Le ministère sud-coréen de la Santé a modifié, début août, la réglementation pour durcir les sanctions à l'encontre des médecins pratiquant des IVG.

Des manifestants réclament un assouplissement de la loi sur l\'IVG en Corée du Sud, à Séoul, le 7 juillet 2018.
Des manifestants réclament un assouplissement de la loi sur l'IVG en Corée du Sud, à Séoul, le 7 juillet 2018. (ED JONES / AFP)

De nombreux médecins sud-coréens ont entamé une grève de l'interruption volontaire de grossesse, mercredi 29 août, pour protester contre le durcissement de la loi sur l'avortement. Dans ce pays, l'IVG n'est autorisée qu'en cas de viol (qui doit être prouvé par la victime), d'inceste ou de menace pour la santé de la mère (qui doit alors obtenir le consentement de son partenaire). La loi est cependant largement ignorée et les avortements sont fréquents.

Théoriquement, une Sud-Coréenne qui avorte sans respecter ces conditions risque un an de prison, et le médecin réalisant l'opération en encourt deux. La loi, qui date de 1953, fait actuellement l'objet d'un recours devant la Cour constitutionnelle. Mais le ministère sud-coréen de la Santé a modifié, début août, la règlementation pour durcir les sanctions à l'encontre des médecins pratiquant des IVG. Les autorités médicales ont désormais la possibilité de suspendre leur licence pour un mois sans qu'ils n'aient été condamnés au pénal. L'avortement a également été qualifié "d'action médicale immorale", au même titre que les agressions sexuelles contre les patients.

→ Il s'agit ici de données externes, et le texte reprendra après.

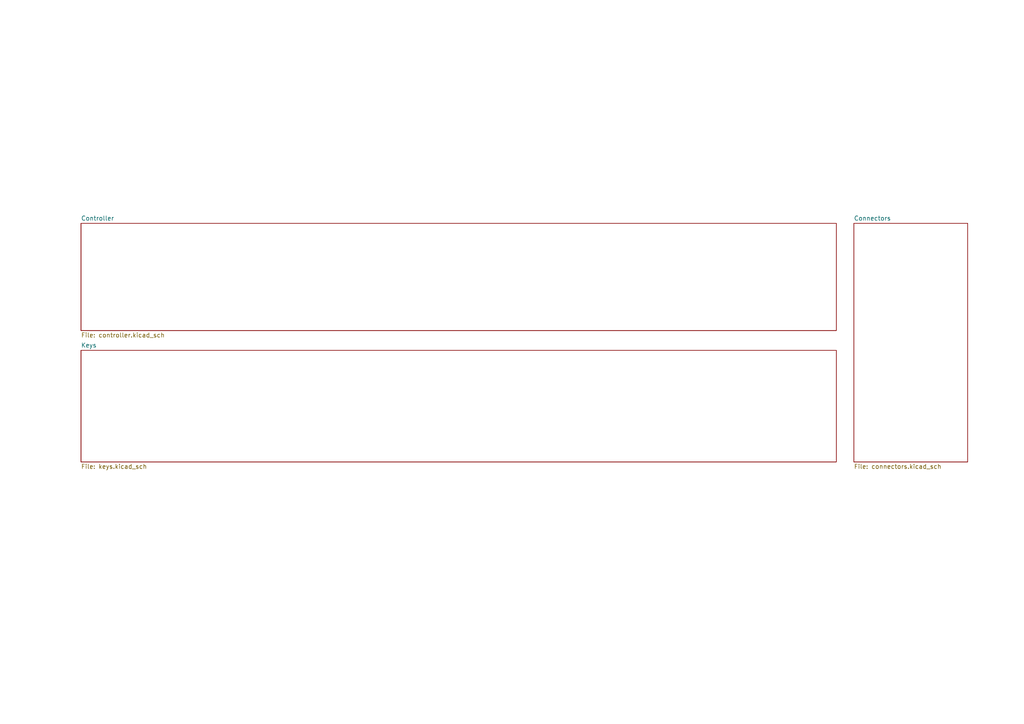
<source format=kicad_sch>
(kicad_sch
	(version 20231120)
	(generator "eeschema")
	(generator_version "8.0")
	(uuid "52643837-73aa-4540-931b-80c687ffdc6b")
	(paper "A4")
	(title_block
		(title "The Typeuwu")
		(date "2025-01-14")
		(rev "1.0")
		(company "FG Labs")
	)
	(lib_symbols)
	(sheet
		(at 247.65 64.77)
		(size 33.02 69.215)
		(fields_autoplaced yes)
		(stroke
			(width 0.1524)
			(type solid)
		)
		(fill
			(color 0 0 0 0.0000)
		)
		(uuid "0aa63472-f059-4ab0-b3c3-76637e5152c3")
		(property "Sheetname" "Connectors"
			(at 247.65 64.0584 0)
			(effects
				(font
					(size 1.27 1.27)
				)
				(justify left bottom)
			)
		)
		(property "Sheetfile" "connectors.kicad_sch"
			(at 247.65 134.5696 0)
			(effects
				(font
					(size 1.27 1.27)
				)
				(justify left top)
			)
		)
		(instances
			(project "The Typeuwu"
				(path "/52643837-73aa-4540-931b-80c687ffdc6b"
					(page "4")
				)
			)
		)
	)
	(sheet
		(at 23.495 101.6)
		(size 219.075 32.385)
		(fields_autoplaced yes)
		(stroke
			(width 0.1524)
			(type solid)
		)
		(fill
			(color 0 0 0 0.0000)
		)
		(uuid "4057bb27-1b6b-4419-8da0-2df938d15db5")
		(property "Sheetname" "Keys"
			(at 23.495 100.8884 0)
			(effects
				(font
					(size 1.27 1.27)
				)
				(justify left bottom)
			)
		)
		(property "Sheetfile" "keys.kicad_sch"
			(at 23.495 134.5696 0)
			(effects
				(font
					(size 1.27 1.27)
				)
				(justify left top)
			)
		)
		(instances
			(project "The Typeuwu"
				(path "/52643837-73aa-4540-931b-80c687ffdc6b"
					(page "2")
				)
			)
		)
	)
	(sheet
		(at 23.495 64.77)
		(size 219.075 31.115)
		(fields_autoplaced yes)
		(stroke
			(width 0.1524)
			(type solid)
		)
		(fill
			(color 0 0 0 0.0000)
		)
		(uuid "91314e46-7e27-4bf0-955a-19a97d9de495")
		(property "Sheetname" "Controller"
			(at 23.495 64.0584 0)
			(effects
				(font
					(size 1.27 1.27)
				)
				(justify left bottom)
			)
		)
		(property "Sheetfile" "controller.kicad_sch"
			(at 23.495 96.4696 0)
			(effects
				(font
					(size 1.27 1.27)
				)
				(justify left top)
			)
		)
		(instances
			(project "The Typeuwu"
				(path "/52643837-73aa-4540-931b-80c687ffdc6b"
					(page "3")
				)
			)
		)
	)
	(sheet_instances
		(path "/"
			(page "1")
		)
	)
)

</source>
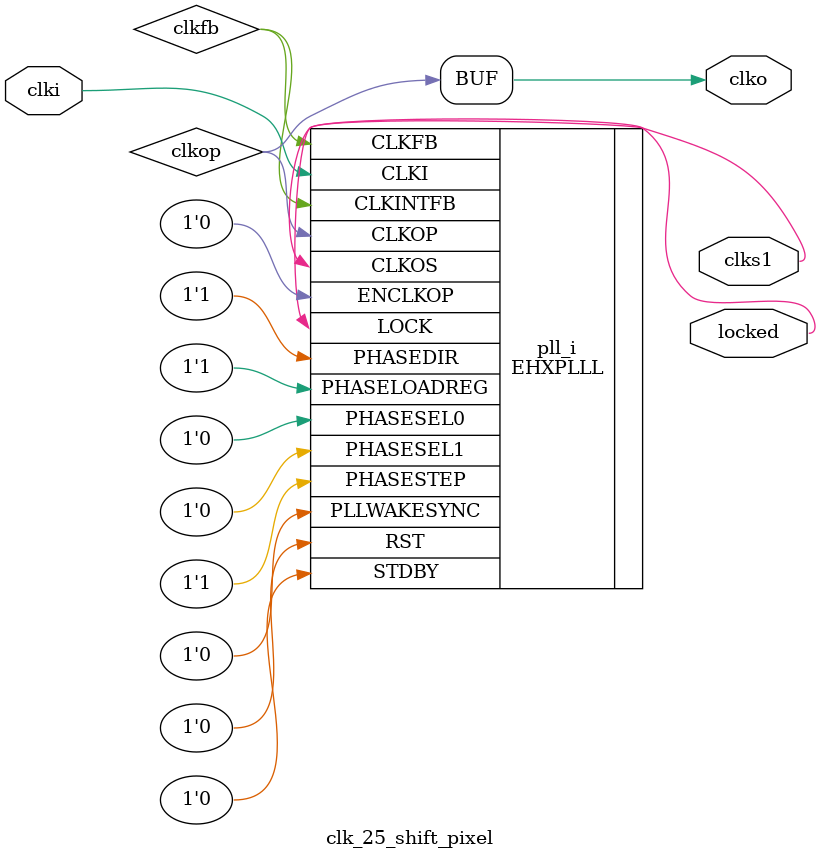
<source format=v>
module clk_25_shift_pixel
(
    input clki, // 25 MHz, 0 deg
    output clko, // 325 MHz, 0 deg
    output clks1, // 65 MHz, 0 deg
    output locked
);
wire clkfb;
wire clkos;
wire clkop;
(* ICP_CURRENT="12" *) (* LPF_RESISTOR="8" *) (* MFG_ENABLE_FILTEROPAMP="1" *) (* MFG_GMCREF_SEL="2" *)
EHXPLLL #(
        .PLLRST_ENA("DISABLED"),
        .STDBY_ENABLE("DISABLED"),
        .INTFB_WAKE("DISABLED"),
        .DPHASE_SOURCE("DISABLED"),
        .CLKOP_FPHASE(0),
        .CLKOP_CPHASE(1),
        .OUTDIVIDER_MUXA("DIVA"),
        .CLKOP_ENABLE("ENABLED"),
        .CLKOP_DIV(2),
        .CLKOS_ENABLE("ENABLED"),
        .CLKOS_DIV(10),
        .CLKOS_CPHASE(1),
        .CLKOS_FPHASE(0),
        .CLKFB_DIV(13),
        .CLKI_DIV(1),
        .FEEDBK_PATH("INT_OP")
    ) pll_i (
        .CLKI(clki),
        .CLKFB(clkfb),
        .CLKINTFB(clkfb),
        .CLKOP(clkop),
        .CLKOS(clks1),
        .RST(1'b0),
        .STDBY(1'b0),
        .PHASESEL0(1'b0),
        .PHASESEL1(1'b0),
        .PHASEDIR(1'b1),
        .PHASESTEP(1'b1),
        .PHASELOADREG(1'b1),
        .PLLWAKESYNC(1'b0),
        .ENCLKOP(1'b0),
        .LOCK(locked)
	);
assign clko = clkop;
endmodule

</source>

"Nous refusons de pratiquer les IVG" en conséquence, a déclaré mercredi l'Université coréenne des obstétriciens et des gynécologues, une organisation professionnelle qui représente environ 2 000 praticiens. Sa vice-présidente a estimé que qualifier les médecins d'immoraux était "tout simplement consternant". Elle a rappelé que les femmes qui se font avorter sont souvent jeunes ou pauvres. "Dans ces circonstances, il faut se demander si les contraindre à donner naissance est moral ou non", a-t-elle ajouté, invoquant "le droit de choisir".